Sakurai QM section 5.8 If anyone is familiar with Sakurai's book, specifically section 5.8 on energy shift and decay width, I am stuck and could use some help. I can't see how he derives 5.8.9 (in the revised edition). He starts with (3) (given below), and derives (1) and (2). The equation is as follows:$$(1){\space}{\space}\space{\space}\space{\space}{\dot c_i\over c_i}\approx{{-i\over \hbar}V_{ii}+{\left(-i \over \hbar\right)}^2{{{\left|V_{ii}\right|}^2}\over \eta}+\left({-i\over \hbar}\right) {\sum_{m\not=i}}{{{\left|V_{mi}\right|}^2}\over {(E_i-E_m+i\hbar\eta)}} \over 1-{i \over \hbar}{V_{ii} \over \eta}} $$ $$(2)\,\,\,\,\,\,\,\,\,\,\,\,\,\,\,\,\,\,\,\,\,\,\,\,\,\,\,\,\,\,\,\,\approx{-i\over \hbar}V_{ii}+\left({-i\over \hbar}\right) {\sum_{m\not=i}}{{{\left|V_{mi}\right|}^2}\over {(E_i-E_m+i\hbar\eta)}}$$ where $$(3)\,\,\,\,\,\,\,\,\,c_i(t)=\lim_{\eta\to 0}\left({1-{i\over \hbar\eta}V_{ii}}{e^{{\eta}t}}+{{\left({-i\over \hbar}\right)}^2}{{\left|V_{ii}\right|}^2}{e^{2{\eta}t}\over 2{\eta}^2}+\left({-i\over \hbar}\right){\sum_{m\not=i}{{{{\left|V_{mi}\right|}^2}}\over 2\eta(E_i-E_m+i{\hbar}\eta}}\right)$$First of all, he discards all kinds of terms in the denominator of the first expression, and I can't see how he justifies this, because as ${\eta}\to0$, every term in the expression for $c_i(t)$ blows up (besides the 1 of course). Then he seems to multiply top and bottom by the complex conjugate of the denominator in (1), arriving at (2). He seems to discard a term from the denominator here, which is of second order in V, and says the equation is formally correct up to second order. This doesn't make sense to me! Also, soon after, he has this strange expression with $$\lim_{x\to 0} {1\over(x+iε)}=Pr.(1/x)-iπδ(x)$$ What is this Pr symbol? Any help would be much appreciated!

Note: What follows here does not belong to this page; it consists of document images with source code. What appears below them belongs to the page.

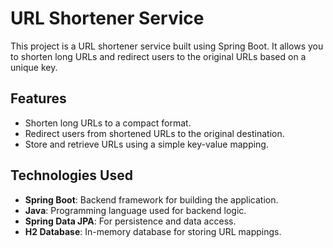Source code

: # URL Shortener Service

This project is a URL shortener service built using Spring Boot. It allows you to shorten long URLs and redirect users to the original URLs based on a unique key.

## Features

- Shorten long URLs to a compact format.
- Redirect users from shortened URLs to the original destination.
- Store and retrieve URLs using a simple key-value mapping.

## Technologies Used

- **Spring Boot**: Backend framework for building the application.
- **Java**: Programming language used for backend logic.
- **Spring Data JPA**: For persistence and data access.
- **H2 Database**: In-memory database for storing URL mappings.
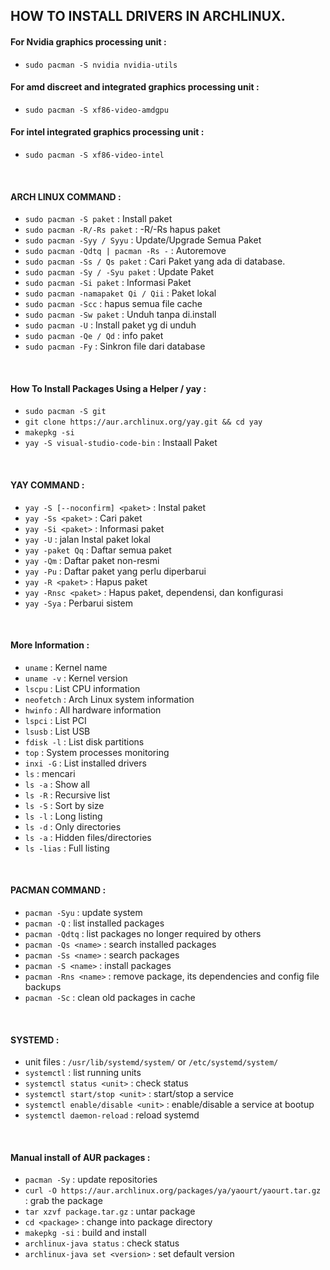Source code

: ## HOW TO INSTALL DRIVERS IN ARCHLINUX.

#### For Nvidia graphics processing unit :
  * ``sudo pacman -S nvidia nvidia-utils``

#### For amd discreet and integrated graphics processing unit :
  * ``sudo pacman -S xf86-video-amdgpu``

#### For intel integrated graphics processing unit :
  * ``sudo pacman -S xf86-video-intel``

<br>

#### ARCH LINUX COMMAND :
  * ``sudo pacman -S paket`` : Install paket
  * ``sudo pacman -R/-Rs paket`` : -R/-Rs hapus paket
  * ``sudo pacman -Syy / Syyu`` : Update/Upgrade Semua Paket
  * ``sudo pacman -Qdtq | pacman -Rs -`` : Autoremove
  * ``sudo pacman -Ss / Qs paket`` : Cari Paket yang ada di database.
  * ``sudo pacman -Sy / -Syu paket`` : Update Paket
  * ``sudo pacman -Si paket`` : Informasi Paket
  * ``sudo pacman -namapaket Qi / Qii`` : Paket lokal
  * ``sudo pacman -Scc`` : hapus semua file cache
  * ``sudo pacman -Sw paket`` : Unduh tanpa di.install
  * ``sudo pacman -U`` : Install paket yg di unduh
  * ``sudo pacman -Qe / Qd`` : info paket
  * ``sudo pacman -Fy`` : Sinkron file dari database

<br>

#### How To Install Packages Using a Helper / yay :
  * ``sudo pacman -S git``
  * ``git clone https://aur.archlinux.org/yay.git && cd yay``
  * ``makepkg -si``
  * ``yay -S visual-studio-code-bin`` : Instaall Paket

<br>

#### YAY COMMAND :
  * ``yay -S [--noconfirm] <paket>`` : Instal paket
  * ``yay -Ss <paket>`` : Cari paket
  * ``yay -Si <paket>`` : Informasi paket
  * ``yay -U`` : jalan Instal paket lokal
  * ``yay -paket Qq`` : Daftar semua paket
  * ``yay -Qm`` : Daftar paket non-resmi
  * ``yay -Pu`` : Daftar paket yang perlu diperbarui
  * ``yay -R <paket>`` : Hapus paket
  * ``yay -Rnsc <paket>`` : Hapus paket, dependensi, dan konfigurasi
  * ``yay -Sya`` : Perbarui sistem

<br>

#### More Information :
  * ``uname`` : Kernel name
  * ``uname -v`` : Kernel version
  * ``lscpu`` : List CPU information
  * ``neofetch`` : Arch Linux system information
  * ``hwinfo`` : All hardware information
  * ``lspci`` : List PCI
  * ``lsusb`` : List USB
  * ``fdisk -l`` : List disk partitions
  * ``top`` : System processes monitoring
  * ``inxi -G`` : List installed drivers
  * ``ls`` : mencari
  * ``ls -a`` : Show all
  * ``ls -R`` : Recursive list
  * ``ls -S`` : Sort by size
  * ``ls -l`` : Long listing
  * ``ls -d`` : Only directories
  * ``ls -a`` : Hidden files/directories
  * ``ls -lias`` : Full listing

<br>

#### PACMAN COMMAND :
  * ``pacman -Syu`` : update system
  * ``pacman -Q`` : list installed packages
  * ``pacman -Qdtq`` : list packages no longer required by others
  * ``pacman -Qs <name>`` : search installed packages
  * ``pacman -Ss <name>`` : search packages
  * ``pacman -S <name>`` : install packages
  * ``pacman -Rns <name>`` : remove package, its dependencies and config file backups
  * ``pacman -Sc`` : clean old packages in cache

<br>

#### SYSTEMD :
  * unit files : ``/usr/lib/systemd/system/`` or ``/etc/systemd/system/``
  * ``systemctl`` : list running units
  * ``systemctl status <unit>`` : check status
  * ``systemctl start/stop <unit>`` : start/stop a service
  * ``systemctl enable/disable <unit>`` : enable/disable a service at bootup
  * ``systemctl daemon-reload`` : reload systemd

<br>

#### Manual install of AUR packages :
  * ``pacman -Sy`` : update repositories
  * ``curl -O https://aur.archlinux.org/packages/ya/yaourt/yaourt.tar.gz`` : grab the package
  * ``tar xzvf package.tar.gz`` : untar package
  * ``cd <package>`` : change into package directory
  * ``makepkg -si`` : build and install
  * ``archlinux-java status`` : check status
  * ``archlinux-java set <version>`` : set default version

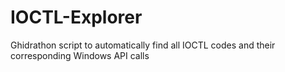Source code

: # IOCTL-Explorer
Ghidrathon script to automatically find all IOCTL codes and their corresponding Windows API calls
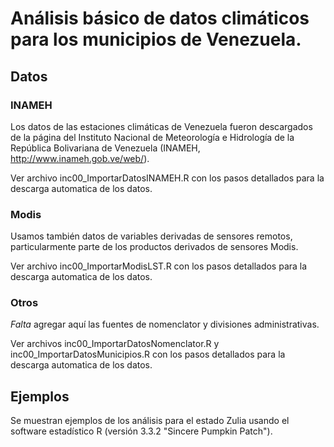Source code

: # Análisis básico de datos climáticos para los municipios de Venezuela.

## Datos

### INAMEH
Los datos de las estaciones climáticas de Venezuela fueron descargados de la página del Instituto Nacional de Meteorología e Hidrología de la República Bolivariana de Venezuela (INAMEH, http://www.inameh.gob.ve/web/).  

Ver archivo inc00_ImportarDatosINAMEH.R con los pasos detallados para la descarga automatica de los datos.

### Modis
Usamos también datos de variables derivadas de sensores remotos, particularmente parte de los productos derivados de sensores Modis.

Ver archivo inc00_ImportarModisLST.R con los pasos detallados para la descarga automatica de los datos.

### Otros

*Falta* agregar aquí las fuentes de nomenclator y divisiones administrativas.

Ver archivos inc00_ImportarDatosNomenclator.R y inc00_ImportarDatosMunicipios.R con los pasos detallados para la descarga automatica de los datos.

## Ejemplos 
Se muestran ejemplos de los análisis para el estado Zulia usando el software estadístico R (versión 3.3.2 "Sincere Pumpkin Patch").

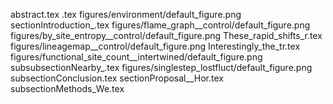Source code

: abstract.tex
.tex
figures/environment/default_figure.png
sectionIntroduction_.tex
figures/flame_graph__control/default_figure.png
figures/by_site_entropy__control/default_figure.png
These_rapid_shifts_r.tex
figures/lineagemap__control/default_figure.png
Interestingly_the_tr.tex
figures/functional_site_count__intertwined/default_figure.png
subsubsectionNearby_.tex
figures/singlestep_lostfluct/default_figure.png
subsectionConclusion.tex
sectionProposal__Hor.tex
subsectionMethods_We.tex
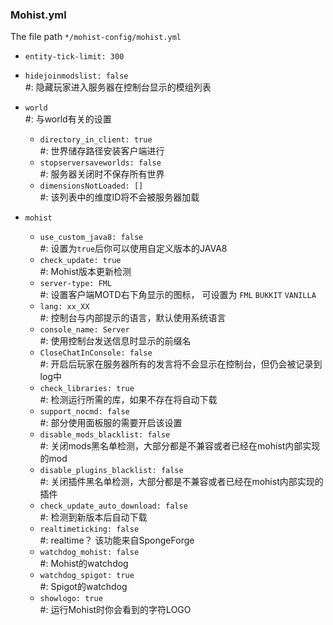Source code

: ### Mohist.yml

The file path `*/mohist-config/mohist.yml`

* `entity-tick-limit: 300`

* `hidejoinmodslist: false`  
  #: 隐藏玩家进入服务器在控制台显示的模组列表

* `world`  
  #: 与world有关的设置
  - `directory_in_client: true`  
    #: 世界储存路径安装客户端进行  
  - `stopserversaveworlds: false`  
    #: 服务器关闭时不保存所有世界
  - `dimensionsNotLoaded: []`  
    #: 该列表中的维度ID将不会被服务器加载

* `mohist`
  - `use_custom_java8: false`  
    #: 设置为`true`后你可以使用自定义版本的JAVA8
  - `check_update: true`  
    #: Mohist版本更新检测
  - `server-type: FML`  
    #: 设置客户端MOTD右下角显示的图标， 可设置为 `FML` `BUKKIT` `VANILLA`
  - `lang: xx_XX`  
    #: 控制台与内部提示的语言，默认使用系统语言
  - `console_name: Server`  
    #: 使用控制台发送信息时显示的前缀名
  - `CloseChatInConsole: false`  
    #: 开启后玩家在服务器所有的发言将不会显示在控制台，但仍会被记录到log中
  - `check_libraries: true`  
    #: 检测运行所需的库，如果不存在将自动下载
  - `support_nocmd: false`  
    #: 部分使用面板服的需要开启该设置
  - `disable_mods_blacklist: false`  
    #: 关闭mods黑名单检测，大部分都是不兼容或者已经在mohist内部实现的mod
  - `disable_plugins_blacklist: false`  
    #: 关闭插件黑名单检测，大部分都是不兼容或者已经在mohist内部实现的插件
  - `check_update_auto_download: false`  
    #: 检测到新版本后自动下载
  - `realtimeticking: false`  
    #: realtime？ 该功能来自SpongeForge
  - `watchdog_mohist: false`  
    #: Mohist的watchdog
  - `watchdog_spigot: true`  
    #: Spigot的watchdog
  - `showlogo: true`  
    #: 运行Mohist时你会看到的字符LOGO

 A: this does not explain all of it but a bit.
He takes the limit $\eta \to 0$ only after doing this:
$\frac{1}{c_i} \approx  \frac{1}{1 - \frac{i}{\hbar} \frac{V_{ii}}{\eta}} \approx 1  +\frac{i}{\hbar} \frac{V_{ii}}{\eta} + ( \frac{i}{\hbar} \frac{V_{ii}}{\eta})^2 +...$
wich you can get by expanding $\frac{1}{1 - \frac{i}{\hbar} \frac{V_{ii}}{\eta}}$ as you can with $ \frac{1}{1-x}=1+x+x^2$ 
For $\dot c_i$ he takes the derivative and only then takes he the limit $\eta \to 0$ but only in the exponentials (as he says in the book). By which probably a relavie $\eta  \to $ small is ment, so it only really kicks in in the exponentials. Then you get :
${-i\over \hbar}V_{ii}+ {\left(-i \over \hbar\right)}^2{{{\left|V_{ii}\right|}^2}\over \eta}+\left({-i\over \hbar}\right){\sum_{m\not=i}}{{{\left|V_{mi}\right|}^2}\over {(E_i-E_m+i\hbar\eta)}}$
After muliplying this by the expression derived for $ { 1 \over c_i}$ , ignoring all terms in V with powers higher then two and cancelling two terms with opposite signs you end up with the expression he gives. So it is as he says accurate up to order two in the potential.